En fin agradeceria mucho si alguien me puede guiar sobre como usar este modulo, porque he visto que son muy parecidos en todos los autoestereos.

Por cierto en la carcasa de metal solo dice "SONY 6822bk2" la matricula del integrado es "353-01  626kv"


----------



## solaris8 (Nov 1, 2012)

no encontre nada en castellano, pero se puede hacer.....


----------



## R-Mario (Nov 2, 2012)

ESO ESO ESO dijo el chavo eso es lo que busco hacer, llevo dos dias buscando pero no doy con informacion util, voy a ver si puedo contactar al del video, por cierto creo que es exactamente el mismo modelo de receptor verdad!!

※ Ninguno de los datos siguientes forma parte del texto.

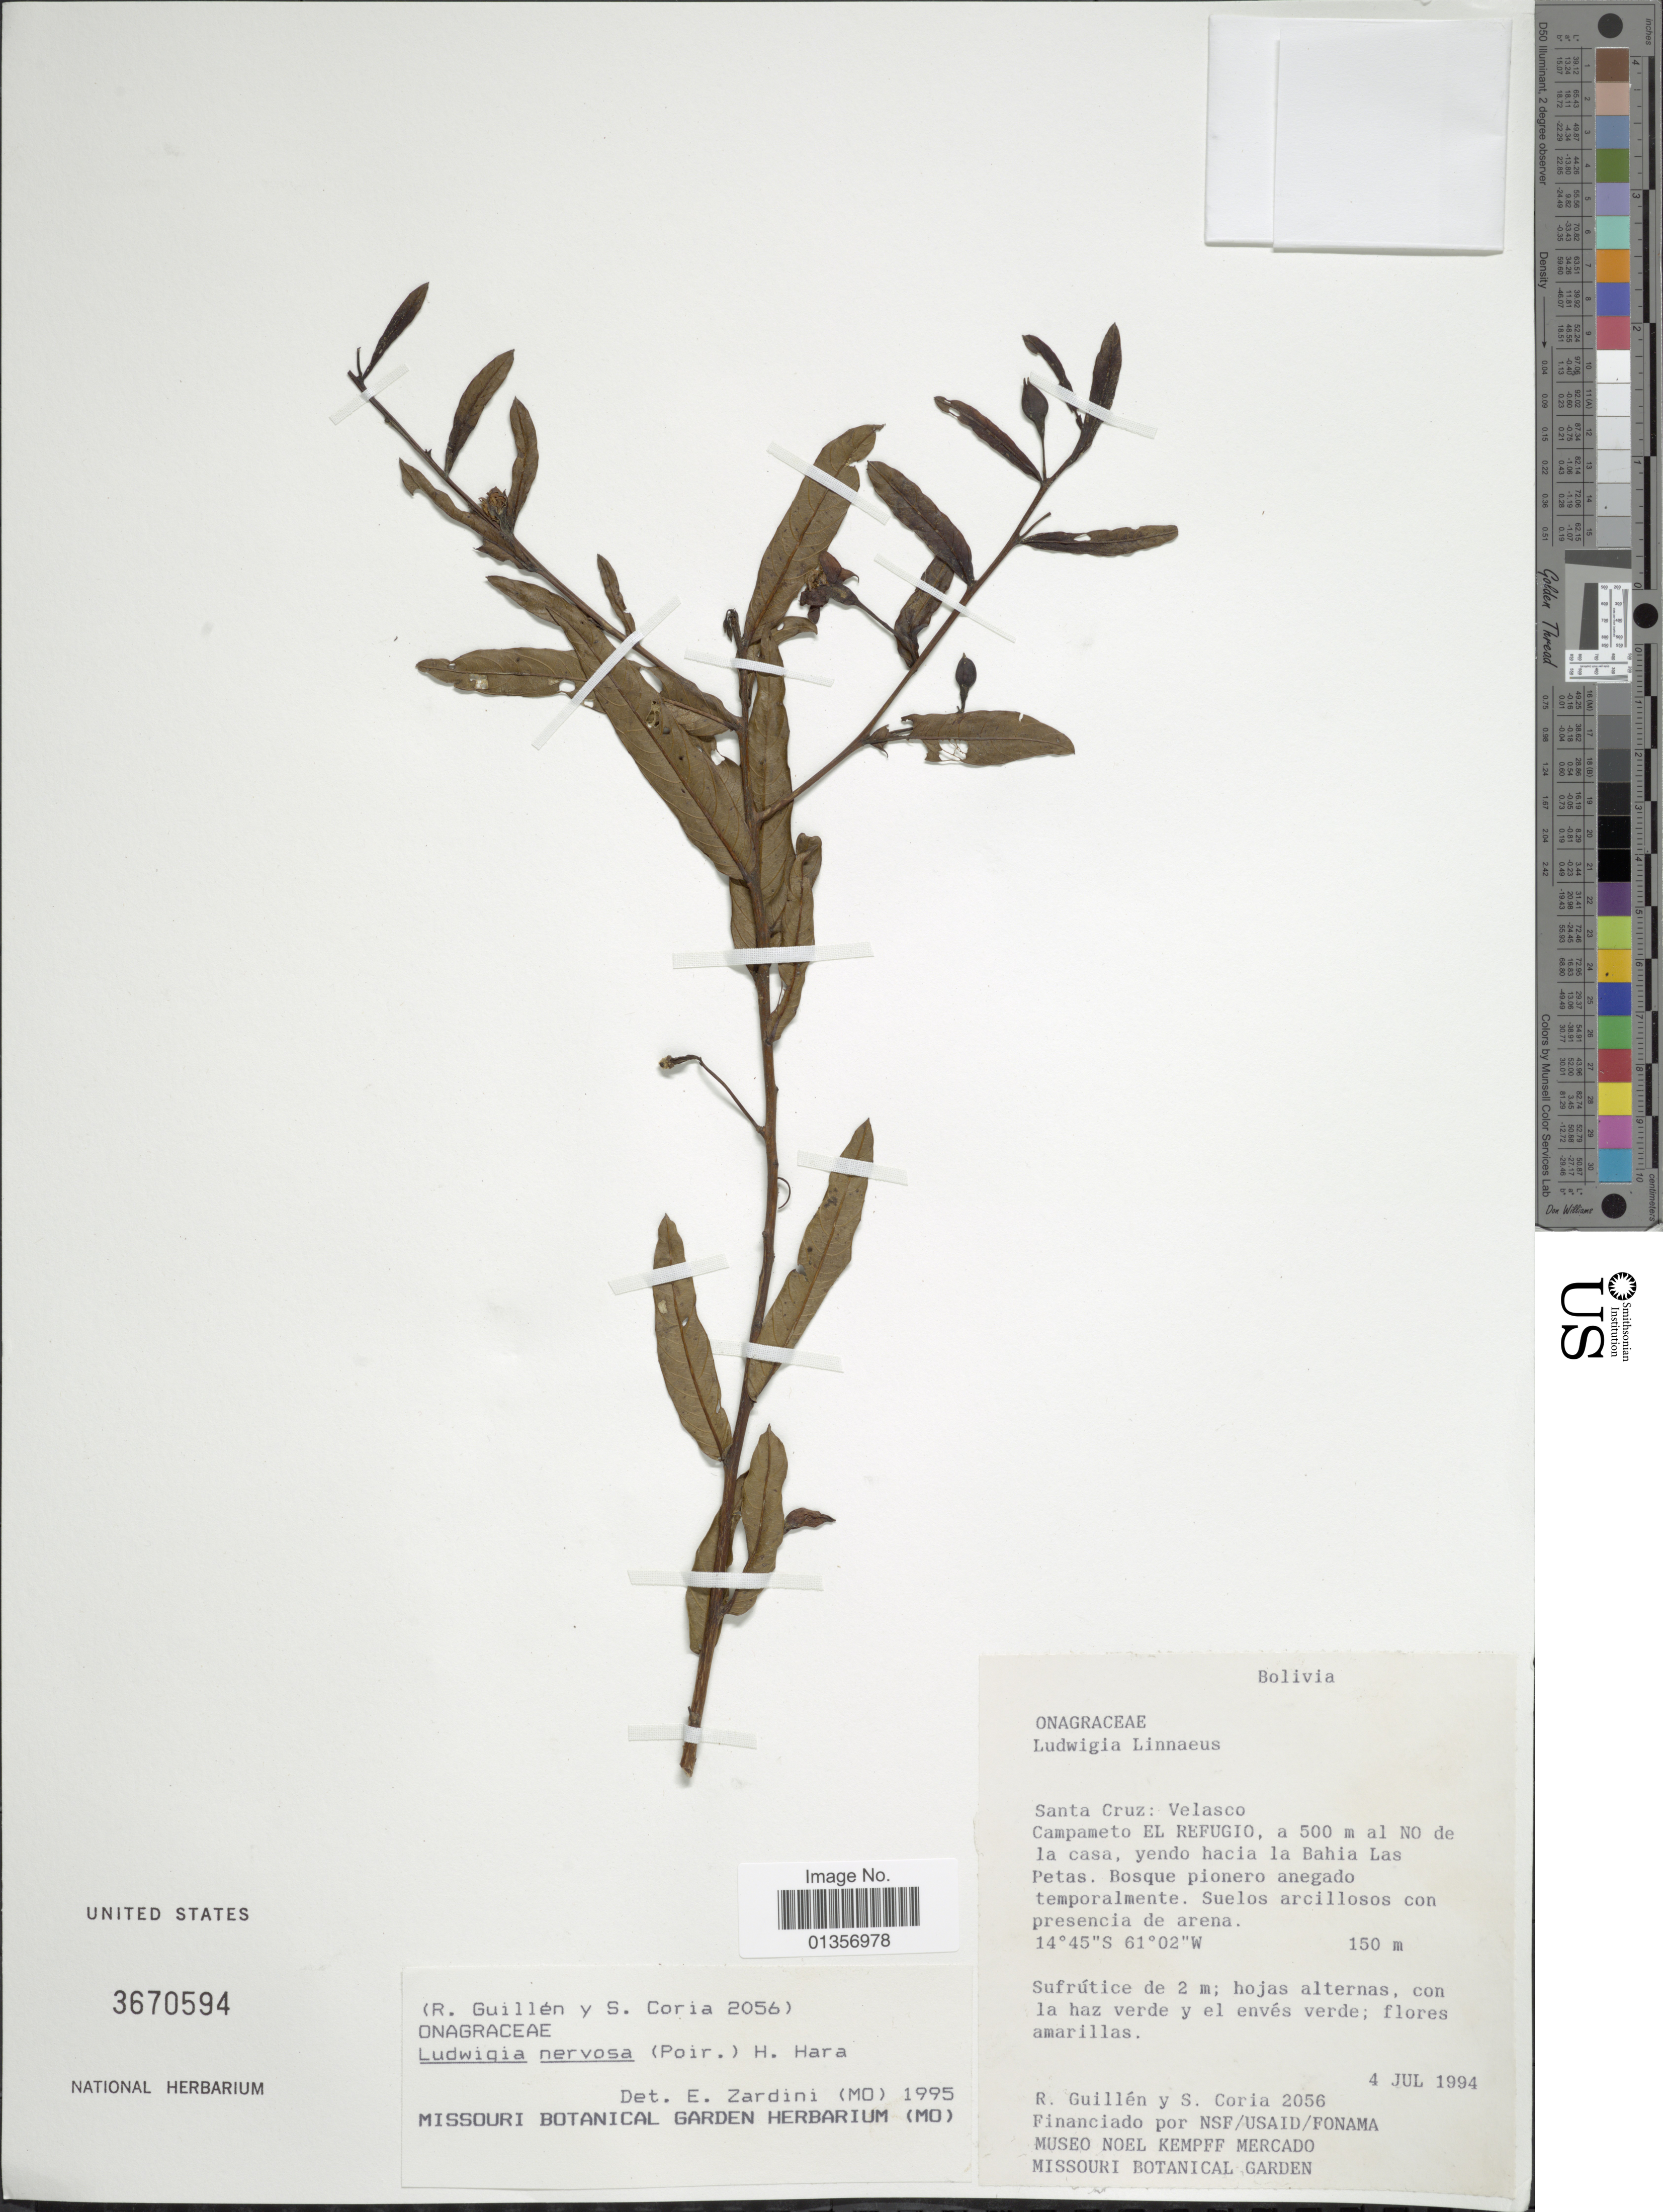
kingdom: Plantae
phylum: Tracheophyta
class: Magnoliopsida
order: Myrtales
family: Onagraceae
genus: Ludwigia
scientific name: Ludwigia nervosa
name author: (Poir.) H. Hara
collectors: R. Guillén V. & S. Coria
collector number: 2056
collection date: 1994-07-04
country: Bolivia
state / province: Santa Cruz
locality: Velasco. Campameto El Refugio, a 500 m al NO de la casa, yendo hacia la Bahia Las Petas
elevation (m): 150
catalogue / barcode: US 3670594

Gracias solaris8 seguire buscando, mientras haber si alguien tiene esa informacion



Ya di con el post del fulano que hizo eso, es este http://monitor.net.ru/forum/sony-cdx-xxxxx-processor-info-346823.html aunque esta en ruso y el traductor de google no da mucho, por lo que puede entender el chip que tiene este modulo es una version tuneada del chip TEA6849 de philips, en el post publico el codigo para el attiny13 voy a hecharle un vistazo y luego comento, muchas gracias solaris8 el video me animo mas jejeje


----------



## R-Mario (Nov 2, 2012)

Si funciona!!!! ya lo probe.... ahora a sigue adaptarlo a mi ampli ecualizado jeje


----------



## solaris8 (Nov 2, 2012)

que bueno, si puedes sube el esquema, asi otro puede aprender....







http://monitor.net.ru/forum/files/______135.gif


----------



## R-Mario (Nov 3, 2012)

Ya hice mi adaptacion, use un atmega32, se que es mucho micro para esta tarea pero es el que uso para realizar pruebas de hecho ya lo tengo alambrado en el protoboar.

Use la terminal QUALITY para poner una antenita en el display y poder apreciar la calidad de recepcion, esto es solo prueba, estoy mirando como integrarlo con el amplificador con control de tono digital que tengo armado

Aca el video






Por cierto en el post del RUSO no se para que envia el ultimo dato 02, no figura en la hoja del integrado TEA6849 asi que se lo quite y sigue funcionando por cierto el byte_4 0x64 es 0x60 si estas en america

Estos modulos tiene una gran calidad en la señal de audio, muy limpia. 

Y yo que pensaba comprar un modulo de FM en ebay jejeje ahi tengo otros 2 modulos de autoradios quemados


----------



## Hollman (Dic 22, 2016)

Ajna dijo:


> Ya hice mi adaptacion, use un atmega32, se que es mucho micro para esta tarea pero es el que uso para realizar pruebas de hecho ya lo tengo alambrado en el protoboar.
> 
> Use la terminal QUALITY para poner una antenita en el display y poder apreciar la calidad de recepcion, esto es solo prueba, estoy mirando como integrarlo con el amplificador con control de tono digital que tengo armado
> 
> ...





hola, disculpa, que libreria usaste? y si es posible exportarla para usar mejor un microcontrolador de esos motorola  en mi país es muy complicado usar atmega, no se consiguen  estoy obligado a usar pic y solo conozco lenguaje C y mas precisamente el C compiler.... help please!!


----------



## sonysalvador (May 15, 2017)

hola disculpen, estoy intentando usar el modulo, segun yo ya hice lo necesario para que funcione pero no se que estoy haciendo mal, quisiera ver si podrian apoyarme con un codigo o un esquema.
este es mi codigo.
#include <16F690.h> 
#fuses INTRC_IO, NOWDT, BROWNOUT, PUT
#use delay(crystal=10000000) 
#define DAL_SCL PIN_c4
#define DAL_SDA PIN_c5 
#use i2c(master, fast, sda=DAL_SDA, scl=DAL_SCL) 
//#use rs232(baud=9600, xmit=PIN_C6, rcv=PIN_C7, ERRORS) 

unsigned char frequencyH=0; 
unsigned char frequencyL=0; 
unsigned int16 frequencyB; 
double frequency=0; 

void main() 
{ 

delay_ms(2000); 

frequency=87.5*1000000; //starting frequency 
frequencyB=(4*(frequency+225000))/32768; //calculating PLL word 
frequencyH=frequencyB>>8; 
frequencyL=frequencyB&0XFF; 



i2c_start(); 
i2c_write(0xc2); 
i2c_write(0x80); 
i2c_write(frequencyH); 
i2c_write(frequencyL); 
i2c_write(0x60); 
i2c_write(0xb1); 
i2c_write(0xc6); 
i2c_write(0x4b); 
i2c_write(0xa2);
i2c_write(0xd2);
i2c_stop();
delay_ms(2000);
}



gracias


----------



## StillZun (Jun 1, 2020)

man una preguntota que capacitores utilizaste


----------